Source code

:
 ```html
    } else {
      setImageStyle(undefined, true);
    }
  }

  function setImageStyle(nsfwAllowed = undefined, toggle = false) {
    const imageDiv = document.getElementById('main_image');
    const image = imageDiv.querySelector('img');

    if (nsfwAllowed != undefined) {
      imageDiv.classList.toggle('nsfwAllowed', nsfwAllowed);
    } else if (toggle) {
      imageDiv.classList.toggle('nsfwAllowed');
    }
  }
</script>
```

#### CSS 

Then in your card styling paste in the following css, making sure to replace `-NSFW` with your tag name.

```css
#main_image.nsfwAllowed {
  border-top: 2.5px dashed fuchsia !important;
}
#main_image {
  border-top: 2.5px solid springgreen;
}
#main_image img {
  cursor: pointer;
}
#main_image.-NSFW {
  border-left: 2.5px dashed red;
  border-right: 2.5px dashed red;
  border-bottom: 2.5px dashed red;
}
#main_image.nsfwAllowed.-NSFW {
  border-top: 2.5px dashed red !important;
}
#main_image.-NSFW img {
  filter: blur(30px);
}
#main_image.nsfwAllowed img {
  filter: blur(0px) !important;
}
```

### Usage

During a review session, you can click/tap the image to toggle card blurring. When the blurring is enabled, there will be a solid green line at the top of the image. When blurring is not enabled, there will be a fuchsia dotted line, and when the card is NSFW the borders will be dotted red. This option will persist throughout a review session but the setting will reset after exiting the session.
—————
| EXERCISE GOAL |
Which lines in the listing above hold the word "fuchsia"? Show each of them.

| YOUR RESPONSE |
  border-top: 2.5px dashed fuchsia !important;
During a review session, you can click/tap the image to toggle card blurring. When the blurring is enabled, there will be a solid green line at the top of the image. When blurring is not enabled, there will be a fuchsia dotted line, and when the card is NSFW the borders will be dotted red. This option will persist throughout a review session but the setting will reset after exiting the session.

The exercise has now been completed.